• **PAGE**
※

The discussions about libertarianism, left and right, have rumbled on. In the comments to a post here, Paulie suggested I read a post on libertarianism by Peter Ryley. So I did.
I found myself having an interesting internal struggle. While what he was saying flatly contradicted things I've been confidently declaring for years, he seemed to be absolutely right. A ten minute intermission with Google proved that. I took myself to one side for a quiet talking-to. "Listen, bud," I said. "If this were physics, you wouldn't be reacting like that."
"No," I replied. "I wouldn't."
And I wouldn't. So what on earth is it with politics that makes us (I'm extrapolating here, I admit) get so possessive about political ideas? Isn't it more important what's true?
Not to me it wasn't. That's why it was an interesting internal struggle.
Because I'd formed the idea that so-called left libertarians weren't libertarian at all. They just liked the sound of the word, in the same way as they liked the sound of the word 'Liberal' even though they weren't liberals. Nothing could be further from the truth. While the 'right libertarian' use of the word dates back just to the early 1970s, the left can claim it back to the 1850s.
Originally the word meant "one who holds the doctrine of free will". That was in 1789. But half a century later the ancestors of modern day people-with-giant-papier-mache-heads emerged, and they called themselves Libertarians (emphasis added):
Anarchists have been using the term "libertarian" to describe themselves and their ideas since the 1850's. According to anarchist historian Max Nettlau, the revolutionary anarchist Joseph Dejacque published Le Libertaire, Journal du Mouvement Social in New York between 1858 and 1861 while the use of the term "libertarian communism" dates from November, 1880 when a French anarchist congress adopted it. [Max Nettlau, A Short History of Anarchism, p. 75 and p. 145] The use of the term "Libertarian" by anarchists became more popular from the 1890s onward after it was used in France in an attempt to get round anti-anarchist laws and to avoid the negative associations of the word "anarchy" in the popular mind (Sebastien Faure and Louise Michel published the paper Le Libertaire -- The Libertarian -- in France in 1895, for example). Since then, particularly outside America, it has always been associated with anarchist ideas and movements. Taking a more recent example, in the USA, anarchists organised "The Libertarian League" in July 1954, which had staunch anarcho-syndicalist principles and lasted until 1965. The US-based "Libertarian" Party, on the other hand has only existed since the early 1970's, well over 100 years after anarchists first used the term to describe their political ideas (and 90 years after the expression "libertarian communism" was first adopted). It is that party, not the anarchists, who have "stolen" the word. Later, in Section B, we will discuss why the idea of a "libertarian" capitalism (as desired by the Libertarian Party) is a contradiction in terms.To quote Mr Plump (emphasis added):
[Marxism and Libertarianism] emerged from critical responses to early industrialism. They drew on radical liberalism, and both had a class analysis based on the division between the ‘productive and unproductive classes’ - in other words, between owners and workers. Not only that, but they both saw the relationship between workers and their employers as a servile one, a form of modern slavery. The idle lived off the produce of those who actually did the work and, as all wealth was the product of labour, this was an act of robbery with violence.

※

• **INFORMATION PROVIDED**
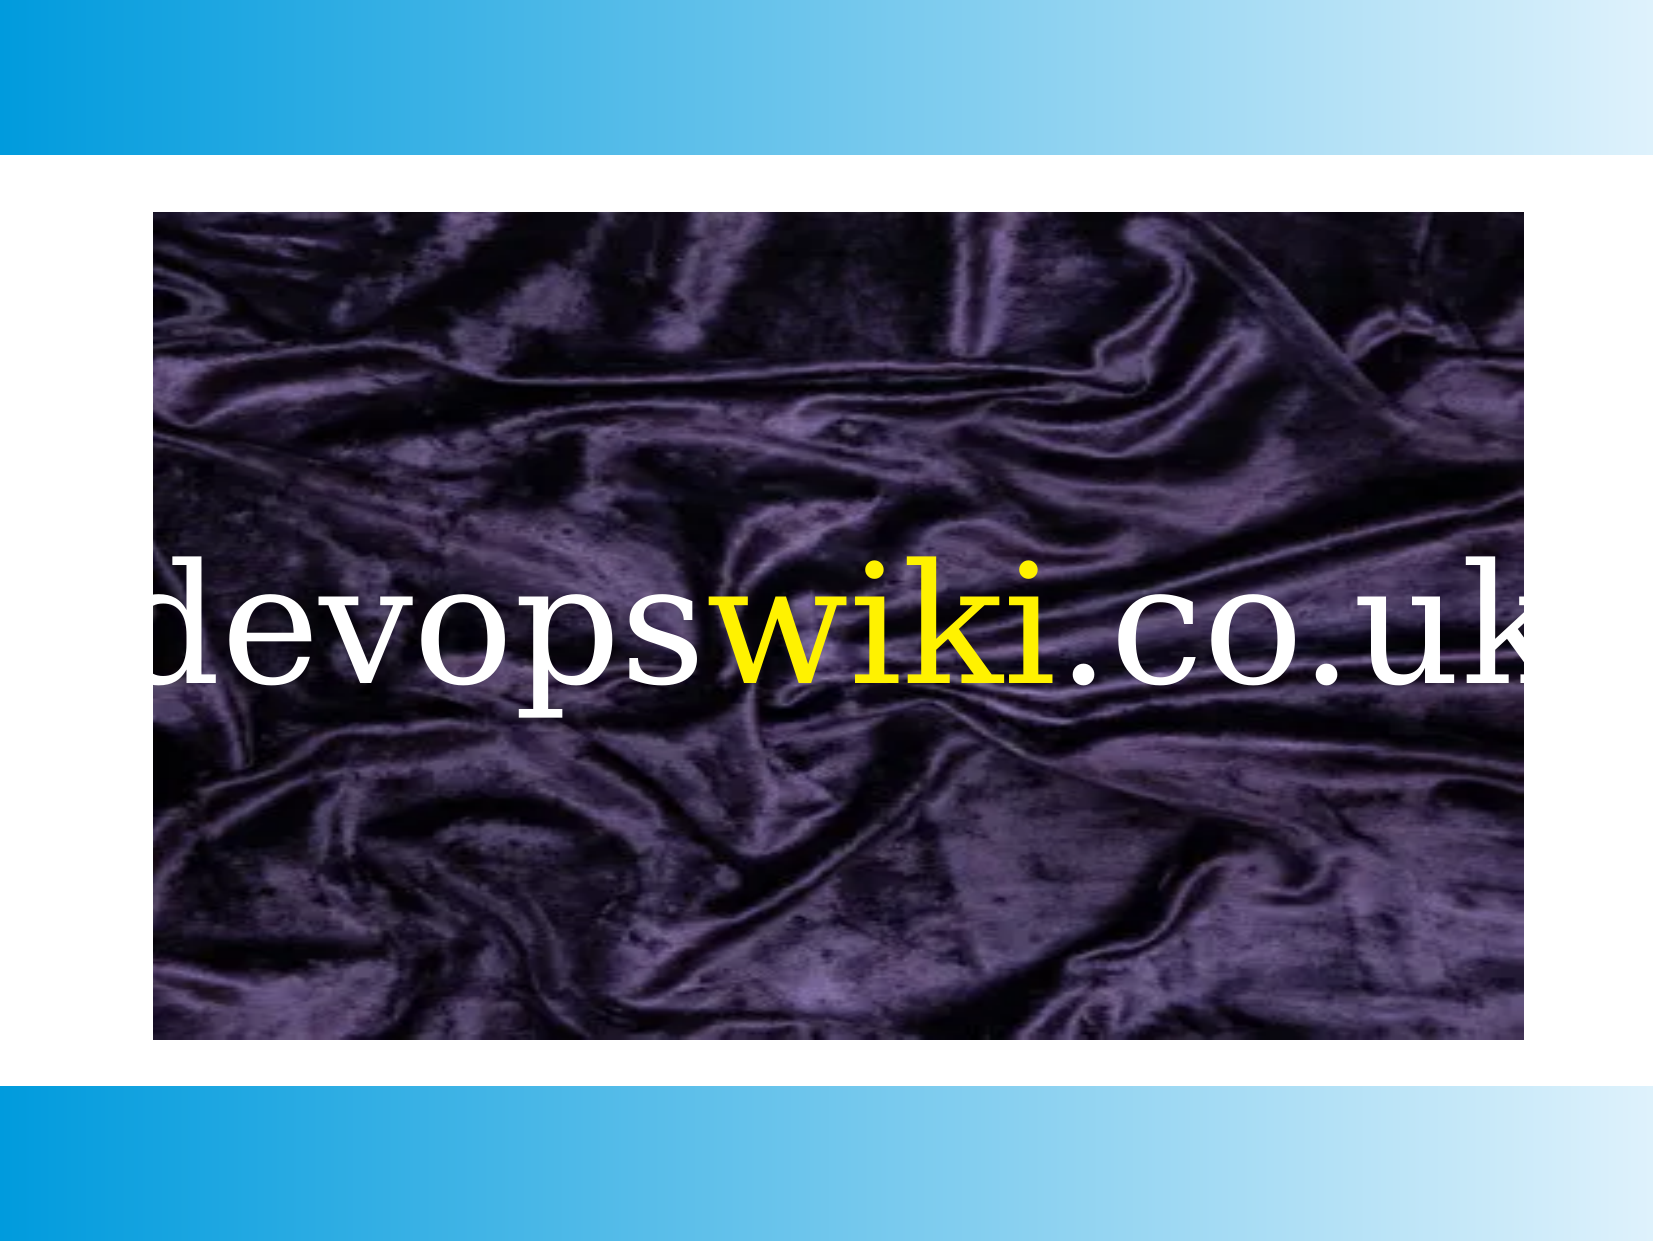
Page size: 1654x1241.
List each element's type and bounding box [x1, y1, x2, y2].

picture [153, 212, 1524, 1040]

※

• **TASK DIRECTIONS**
Update the text on libertarianism from "Not to me it" to "to the 1850s.", inclusive, so that "interesting internal struggle" becomes "curious inner conflict". Use only the text on libertarianism, not the listing.

• **SOLVED EXERCISE**
Not to me it wasn't. That's why it was an curious inner conflict.
Because I'd formed the idea that so-called left libertarians weren't libertarian at all. They just liked the sound of the word, in the same way as they liked the sound of the word 'Liberal' even though they weren't liberals. Nothing could be further from the truth. While the 'right libertarian' use of the word dates back just to the early 1970s, the left can claim it back to the 1850s.